▶ Directions
An exact repetition of the data below, without images, is the expected answer.

Data items:
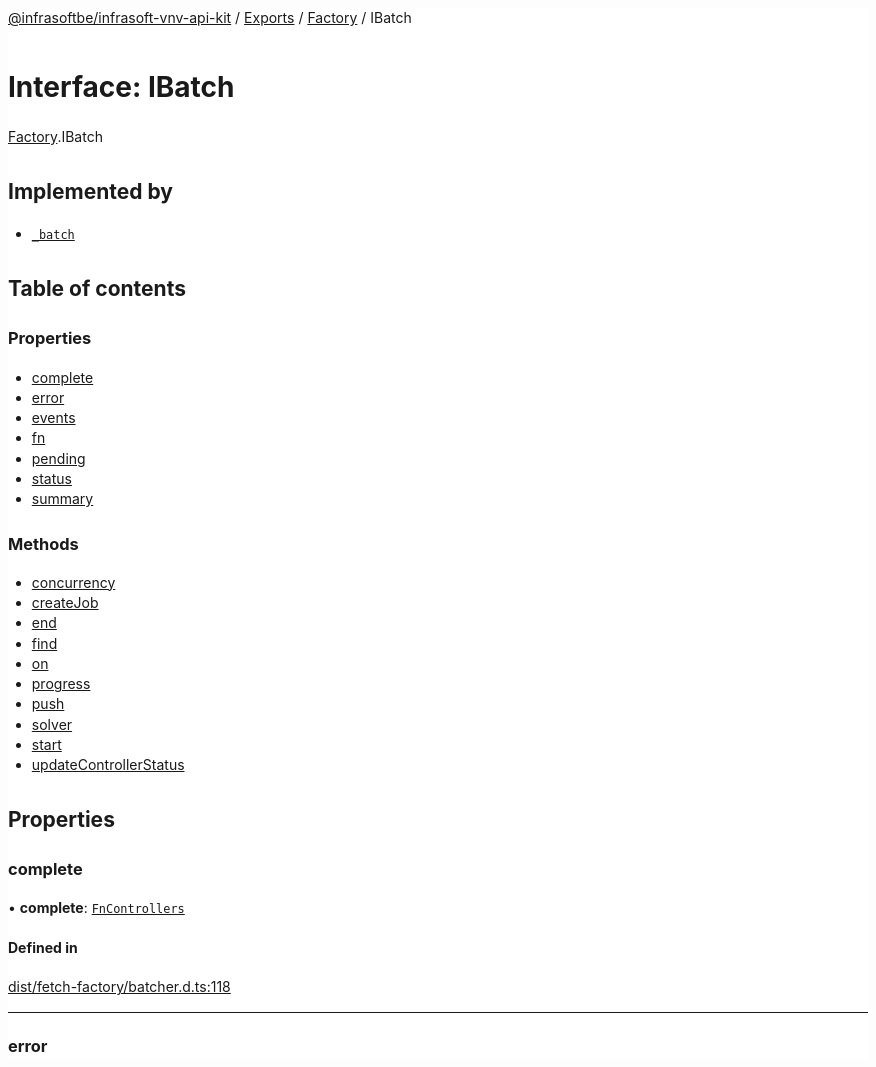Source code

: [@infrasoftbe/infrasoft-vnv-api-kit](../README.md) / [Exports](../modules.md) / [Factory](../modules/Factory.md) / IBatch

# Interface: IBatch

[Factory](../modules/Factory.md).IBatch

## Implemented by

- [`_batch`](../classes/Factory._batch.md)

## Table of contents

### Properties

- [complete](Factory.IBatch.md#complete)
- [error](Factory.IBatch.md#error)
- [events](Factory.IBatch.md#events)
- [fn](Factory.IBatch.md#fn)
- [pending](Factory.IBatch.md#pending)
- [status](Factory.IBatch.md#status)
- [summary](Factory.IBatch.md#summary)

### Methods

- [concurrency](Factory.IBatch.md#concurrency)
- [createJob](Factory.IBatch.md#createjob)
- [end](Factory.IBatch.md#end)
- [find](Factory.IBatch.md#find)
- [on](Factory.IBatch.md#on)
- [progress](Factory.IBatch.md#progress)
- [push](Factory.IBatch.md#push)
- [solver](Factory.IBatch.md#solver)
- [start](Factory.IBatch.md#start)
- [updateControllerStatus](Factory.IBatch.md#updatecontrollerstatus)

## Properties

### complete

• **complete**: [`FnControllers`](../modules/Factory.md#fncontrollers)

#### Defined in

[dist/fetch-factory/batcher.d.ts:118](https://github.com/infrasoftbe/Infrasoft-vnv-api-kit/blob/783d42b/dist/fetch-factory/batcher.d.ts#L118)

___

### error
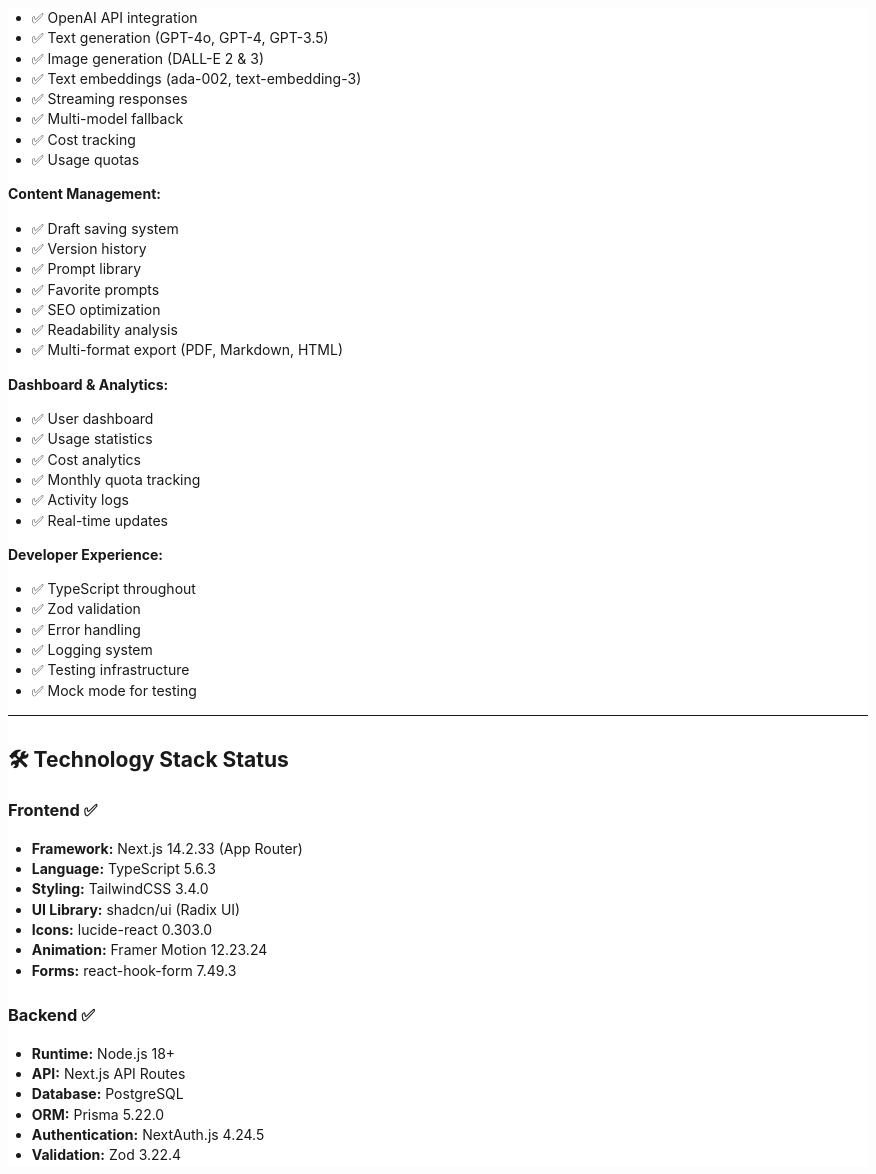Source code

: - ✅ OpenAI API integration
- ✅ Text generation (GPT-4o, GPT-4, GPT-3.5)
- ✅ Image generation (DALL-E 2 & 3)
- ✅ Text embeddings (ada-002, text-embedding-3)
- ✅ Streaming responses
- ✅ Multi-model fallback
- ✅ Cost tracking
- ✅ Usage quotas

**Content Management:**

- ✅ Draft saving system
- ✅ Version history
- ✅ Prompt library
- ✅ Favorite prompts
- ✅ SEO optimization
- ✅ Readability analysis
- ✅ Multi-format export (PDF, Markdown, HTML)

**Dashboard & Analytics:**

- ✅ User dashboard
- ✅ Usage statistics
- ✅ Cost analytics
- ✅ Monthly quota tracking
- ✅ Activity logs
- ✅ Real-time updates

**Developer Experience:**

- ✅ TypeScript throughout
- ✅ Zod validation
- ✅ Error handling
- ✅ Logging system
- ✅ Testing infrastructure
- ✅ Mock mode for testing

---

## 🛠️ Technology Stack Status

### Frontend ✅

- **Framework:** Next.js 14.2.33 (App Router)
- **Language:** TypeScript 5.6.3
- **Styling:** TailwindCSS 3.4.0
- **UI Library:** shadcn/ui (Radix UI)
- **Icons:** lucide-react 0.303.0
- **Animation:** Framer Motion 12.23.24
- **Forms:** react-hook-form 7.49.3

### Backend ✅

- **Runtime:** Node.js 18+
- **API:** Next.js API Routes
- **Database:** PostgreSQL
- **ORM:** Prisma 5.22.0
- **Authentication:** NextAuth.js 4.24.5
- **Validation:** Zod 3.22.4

▶ Output below
Source code

: [@infrasoftbe/infrasoft-vnv-api-kit](../README.md) / [Exports](../modules.md) / [Factory](../modules/Factory.md) / IBatch

# Interface: IBatch

[Factory](../modules/Factory.md).IBatch

## Implemented by

- [`_batch`](../classes/Factory._batch.md)

## Table of contents

### Properties

- [complete](Factory.IBatch.md#complete)
- [error](Factory.IBatch.md#error)
- [events](Factory.IBatch.md#events)
- [fn](Factory.IBatch.md#fn)
- [pending](Factory.IBatch.md#pending)
- [status](Factory.IBatch.md#status)
- [summary](Factory.IBatch.md#summary)

### Methods

- [concurrency](Factory.IBatch.md#concurrency)
- [createJob](Factory.IBatch.md#createjob)
- [end](Factory.IBatch.md#end)
- [find](Factory.IBatch.md#find)
- [on](Factory.IBatch.md#on)
- [progress](Factory.IBatch.md#progress)
- [push](Factory.IBatch.md#push)
- [solver](Factory.IBatch.md#solver)
- [start](Factory.IBatch.md#start)
- [updateControllerStatus](Factory.IBatch.md#updatecontrollerstatus)

## Properties

### complete

• **complete**: [`FnControllers`](../modules/Factory.md#fncontrollers)

#### Defined in

[dist/fetch-factory/batcher.d.ts:118](https://github.com/infrasoftbe/Infrasoft-vnv-api-kit/blob/783d42b/dist/fetch-factory/batcher.d.ts#L118)

___

### error
Source code

: - ✅ OpenAI API integration
- ✅ Text generation (GPT-4o, GPT-4, GPT-3.5)
- ✅ Image generation (DALL-E 2 & 3)
- ✅ Text embeddings (ada-002, text-embedding-3)
- ✅ Streaming responses
- ✅ Multi-model fallback
- ✅ Cost tracking
- ✅ Usage quotas

**Content Management:**

- ✅ Draft saving system
- ✅ Version history
- ✅ Prompt library
- ✅ Favorite prompts
- ✅ SEO optimization
- ✅ Readability analysis
- ✅ Multi-format export (PDF, Markdown, HTML)

**Dashboard & Analytics:**

- ✅ User dashboard
- ✅ Usage statistics
- ✅ Cost analytics
- ✅ Monthly quota tracking
- ✅ Activity logs
- ✅ Real-time updates

**Developer Experience:**

- ✅ TypeScript throughout
- ✅ Zod validation
- ✅ Error handling
- ✅ Logging system
- ✅ Testing infrastructure
- ✅ Mock mode for testing

---

## 🛠️ Technology Stack Status

### Frontend ✅

- **Framework:** Next.js 14.2.33 (App Router)
- **Language:** TypeScript 5.6.3
- **Styling:** TailwindCSS 3.4.0
- **UI Library:** shadcn/ui (Radix UI)
- **Icons:** lucide-react 0.303.0
- **Animation:** Framer Motion 12.23.24
- **Forms:** react-hook-form 7.49.3

### Backend ✅

- **Runtime:** Node.js 18+
- **API:** Next.js API Routes
- **Database:** PostgreSQL
- **ORM:** Prisma 5.22.0
- **Authentication:** NextAuth.js 4.24.5
- **Validation:** Zod 3.22.4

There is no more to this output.